Głosów lewicy może być wiele. I dobrze. Ale lewica nie może składać się samego głosu – potrzebne są ręce do pracy. I to Nowa Lewica jest dziś tymi rękami. To my boksujemy się na co dzień w rządzie, w Sejmie i Senacie o ważne dla ludzi sprawy. Wie pan, ja czasem słyszę, że „e tam, te dłuższe urlopy dla rodziców wcześniaków to nic wielkiego”, bo przecież to niekontrowersyjne i każdy by to zrobił. Jasne. Tylko jakoś przez wiele lat żaden rząd tego nie zrobił. Organizacje i rodzice pukali do drzwi polityków, ale nikt nie pochylił się nad tak oczywistą sprawą, jak oddanie rodzicom walczących o życie noworodków czasu, który spędzają przy inkubatorze. Potrzebna była z jednej strony lewicowa wrażliwość, z drugiej – otwarcie na głos ludzi spoza polityki, z trzeciej – narzędzia i determinacja, aby przekuć ten głos w konkretne prawo, uzyskać dla niego poparcie, za które niezmiennie dziękuję wszystkim koalicjantom.

Podobnie jest z rentą wdowią. Słyszę głosy, że powinna być jeszcze hojniejsza i szerzej dostępna. Zgadzam się, dlatego w ustawie wpisaliśmy obowiązkową ewaluację programu. Ale nikt mnie nie przekona, że nie było warto go wprowadzać tu i teraz.

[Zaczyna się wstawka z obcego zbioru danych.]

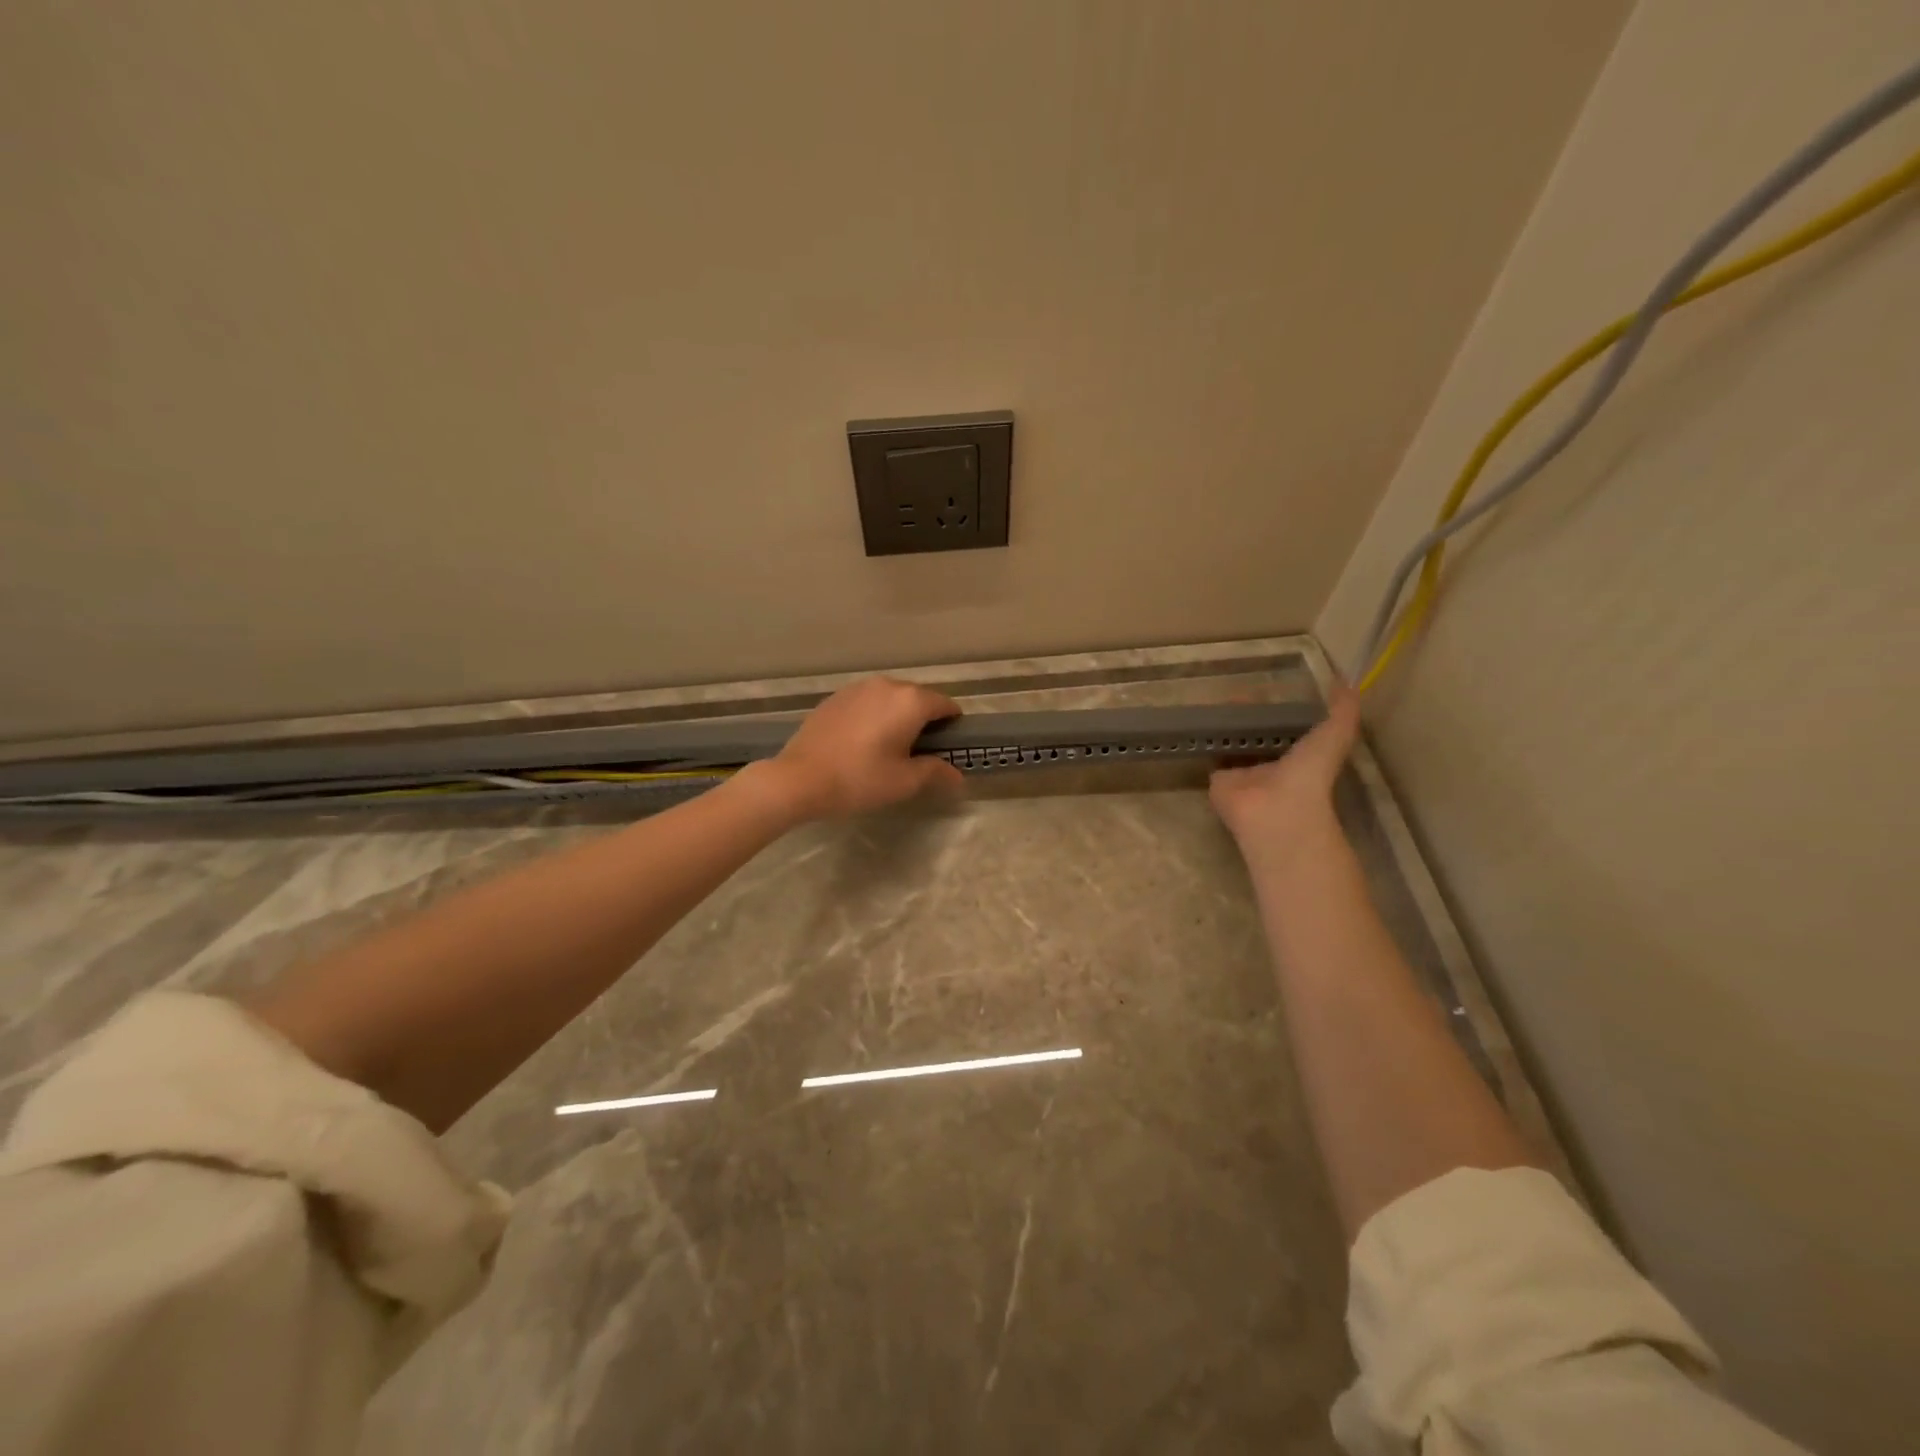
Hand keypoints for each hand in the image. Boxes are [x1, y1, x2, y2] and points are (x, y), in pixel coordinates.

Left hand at [767, 676, 964, 819]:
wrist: (799, 778)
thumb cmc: (859, 779)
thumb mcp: (904, 782)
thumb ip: (935, 772)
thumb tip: (957, 775)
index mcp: (910, 701)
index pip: (946, 705)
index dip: (953, 725)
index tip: (950, 747)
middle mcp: (887, 685)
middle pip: (919, 698)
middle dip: (925, 720)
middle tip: (921, 752)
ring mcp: (858, 688)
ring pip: (891, 698)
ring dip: (898, 716)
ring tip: (891, 746)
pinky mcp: (836, 697)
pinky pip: (868, 702)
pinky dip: (874, 715)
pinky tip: (864, 741)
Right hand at [1209, 685, 1361, 865]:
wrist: (1275, 810)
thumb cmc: (1308, 775)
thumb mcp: (1334, 736)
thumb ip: (1342, 711)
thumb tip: (1347, 681)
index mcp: (1301, 757)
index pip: (1292, 730)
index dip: (1284, 710)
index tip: (1273, 687)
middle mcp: (1273, 765)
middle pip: (1260, 735)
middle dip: (1252, 716)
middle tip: (1241, 691)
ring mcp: (1245, 774)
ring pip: (1236, 743)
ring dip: (1230, 725)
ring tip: (1221, 700)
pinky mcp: (1219, 779)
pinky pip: (1214, 754)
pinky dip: (1209, 738)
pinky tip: (1204, 718)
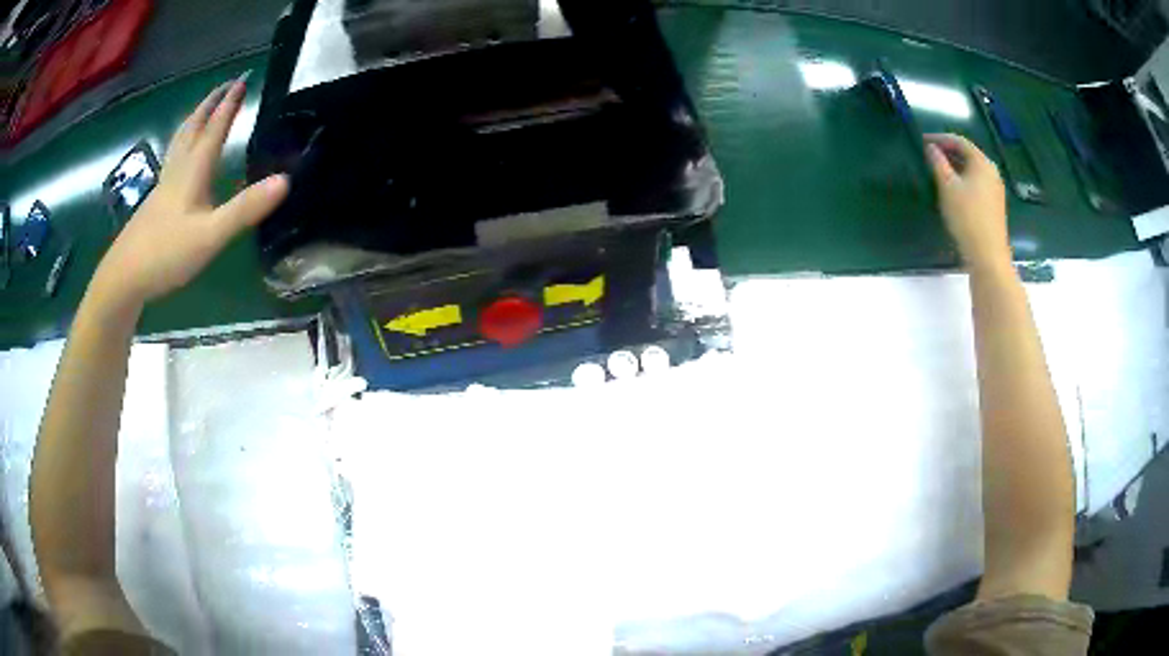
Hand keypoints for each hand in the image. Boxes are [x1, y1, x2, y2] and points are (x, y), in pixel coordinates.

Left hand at [91, 75, 288, 307]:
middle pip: (194, 126)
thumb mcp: (210, 236)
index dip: (230, 103)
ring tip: (204, 108)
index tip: (244, 79)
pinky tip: (181, 156)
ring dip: (195, 119)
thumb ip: (245, 209)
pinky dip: (182, 144)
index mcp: (193, 170)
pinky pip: (172, 159)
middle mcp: (178, 170)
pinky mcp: (155, 201)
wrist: (124, 278)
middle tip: (226, 84)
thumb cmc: (166, 254)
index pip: (215, 128)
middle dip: (211, 103)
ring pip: (180, 141)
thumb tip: (286, 180)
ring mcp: (163, 185)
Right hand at [925, 133, 1011, 270]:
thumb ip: (938, 163)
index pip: (959, 141)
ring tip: (939, 171)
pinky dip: (964, 180)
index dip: (941, 138)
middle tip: (930, 155)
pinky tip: (954, 190)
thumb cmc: (967, 217)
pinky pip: (977, 184)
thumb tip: (931, 148)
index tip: (923, 141)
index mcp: (982, 162)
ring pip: (973, 170)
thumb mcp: (947, 187)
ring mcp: (995, 190)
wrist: (988, 256)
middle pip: (968, 154)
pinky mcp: (995, 205)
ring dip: (956, 167)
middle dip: (949, 152)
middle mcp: (992, 172)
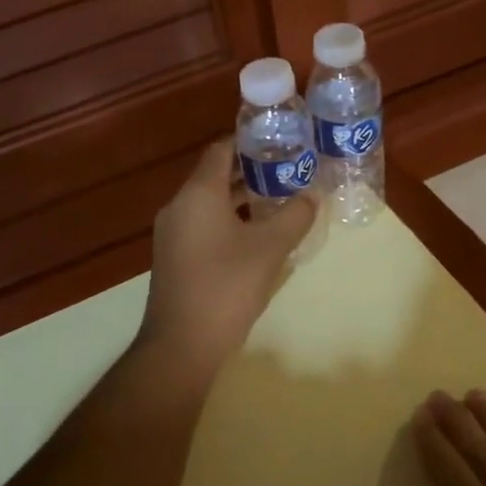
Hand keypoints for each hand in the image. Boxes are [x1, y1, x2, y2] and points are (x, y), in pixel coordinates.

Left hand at [137, 140, 316, 382]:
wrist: (181, 344)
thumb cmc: (226, 287)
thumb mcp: (270, 249)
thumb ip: (294, 216)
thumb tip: (312, 196)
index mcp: (197, 194)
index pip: (221, 150)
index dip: (249, 142)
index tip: (281, 142)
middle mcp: (179, 207)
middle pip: (215, 176)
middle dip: (250, 171)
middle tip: (288, 171)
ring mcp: (173, 234)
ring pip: (209, 203)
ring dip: (241, 199)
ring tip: (278, 200)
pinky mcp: (174, 258)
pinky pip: (203, 225)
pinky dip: (228, 221)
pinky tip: (256, 236)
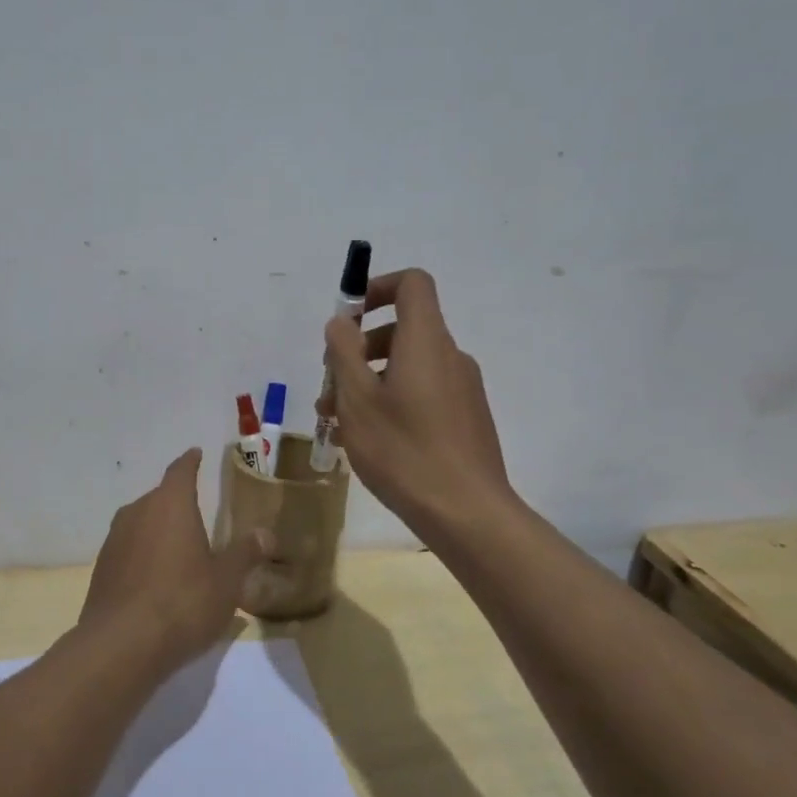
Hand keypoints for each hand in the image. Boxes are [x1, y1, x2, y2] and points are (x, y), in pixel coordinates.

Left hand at [79, 449, 270, 667]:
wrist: (120, 646)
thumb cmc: (182, 603)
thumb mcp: (226, 581)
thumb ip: (245, 553)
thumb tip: (266, 533)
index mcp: (170, 504)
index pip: (181, 471)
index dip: (190, 462)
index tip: (196, 453)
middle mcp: (138, 512)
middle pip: (159, 497)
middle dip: (177, 502)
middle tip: (197, 514)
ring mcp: (114, 540)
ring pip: (141, 523)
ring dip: (158, 530)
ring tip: (178, 549)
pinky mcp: (101, 569)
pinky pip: (129, 550)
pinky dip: (143, 555)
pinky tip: (156, 580)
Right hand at [320, 268, 514, 537]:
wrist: (467, 513)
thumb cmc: (403, 450)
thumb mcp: (357, 399)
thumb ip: (343, 352)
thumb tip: (341, 322)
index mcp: (426, 341)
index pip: (412, 284)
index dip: (377, 288)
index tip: (348, 319)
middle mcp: (450, 356)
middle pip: (403, 329)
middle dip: (360, 348)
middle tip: (330, 384)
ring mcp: (462, 389)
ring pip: (408, 366)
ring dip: (370, 380)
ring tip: (336, 419)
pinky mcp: (466, 418)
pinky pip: (423, 392)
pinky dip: (392, 400)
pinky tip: (368, 439)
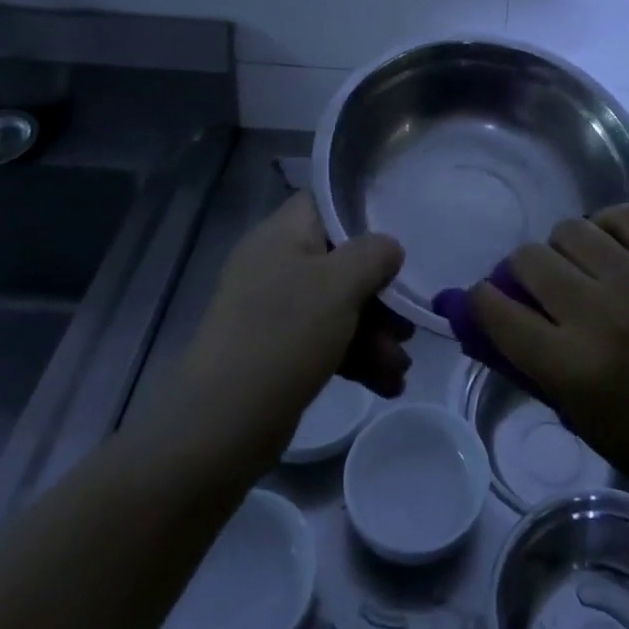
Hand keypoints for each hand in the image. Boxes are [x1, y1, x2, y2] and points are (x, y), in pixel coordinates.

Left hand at [147, 193, 411, 474]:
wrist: (221, 426)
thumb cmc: (284, 335)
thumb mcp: (340, 284)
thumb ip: (374, 254)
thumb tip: (388, 248)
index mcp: (281, 234)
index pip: (324, 202)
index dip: (362, 215)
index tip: (396, 240)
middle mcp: (275, 264)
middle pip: (339, 261)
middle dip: (379, 294)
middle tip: (407, 324)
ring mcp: (272, 309)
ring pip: (336, 306)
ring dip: (374, 334)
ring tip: (401, 369)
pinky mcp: (275, 350)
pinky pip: (324, 340)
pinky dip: (355, 358)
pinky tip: (386, 385)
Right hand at [467, 204, 628, 500]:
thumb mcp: (566, 406)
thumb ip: (523, 354)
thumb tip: (480, 306)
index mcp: (571, 365)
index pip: (497, 310)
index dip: (483, 299)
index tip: (488, 297)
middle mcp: (602, 315)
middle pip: (531, 258)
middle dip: (523, 270)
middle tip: (540, 284)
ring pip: (570, 229)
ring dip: (564, 248)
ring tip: (579, 266)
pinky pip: (621, 215)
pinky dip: (606, 226)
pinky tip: (611, 249)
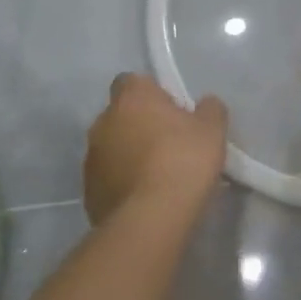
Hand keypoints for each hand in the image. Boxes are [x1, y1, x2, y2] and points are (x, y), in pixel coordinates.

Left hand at [83, 74, 227, 225]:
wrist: (151, 218)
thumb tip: (205, 105)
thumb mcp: (213, 129)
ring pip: (112, 147)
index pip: (132, 81)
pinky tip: (145, 197)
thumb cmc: (184, 160)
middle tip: (169, 143)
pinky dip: (122, 182)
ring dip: (129, 154)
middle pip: (121, 115)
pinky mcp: (88, 191)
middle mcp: (103, 122)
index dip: (151, 93)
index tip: (171, 110)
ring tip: (157, 175)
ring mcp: (91, 158)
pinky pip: (108, 177)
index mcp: (131, 98)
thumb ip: (209, 109)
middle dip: (140, 124)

Kilka dni temu byłam na spotkaniu z seniorkami i seniorami. Były tańce, uśmiechy, wspólne zdjęcia, serdeczność. W pewnym momencie podeszła do mnie jedna z pań i na ucho szepnęła mi, że bardzo dziękuje, bo dzięki rencie wdowiej będzie mieć ok. 300 zł więcej. Każdego miesiąca wydaje ponad 600 zł na leki, więc każda dodatkowa złotówka jest dla niej ważna. Warto? Warto.

Wybory w Nowej Lewicy rozstrzygną się w grudniu. Czas Włodzimierza Czarzastego jako przewodniczącego partii się skończył?

Włodzimierz Czarzasty wciąż jest współprzewodniczącym Nowej Lewicy. Ma na koncie przywrócenie Lewicy do Sejmu po czterech latach nieobecności, a po 18 latach powrót do rządu. Chwała mu za to, nikt mu tego nigdy nie odbierze. Teraz nadchodzi czas Włodzimierza Czarzastego jako marszałka Sejmu. Nie tylko dlatego, że tak jest zapisane w umowie koalicyjnej. Nowa Lewica tego potrzebuje, bo rolą marszałka jest m.in. pilnować, żeby ważne ustawy były wartko procedowane. To ogromna władza i odpowiedzialność. I element nowego otwarcia.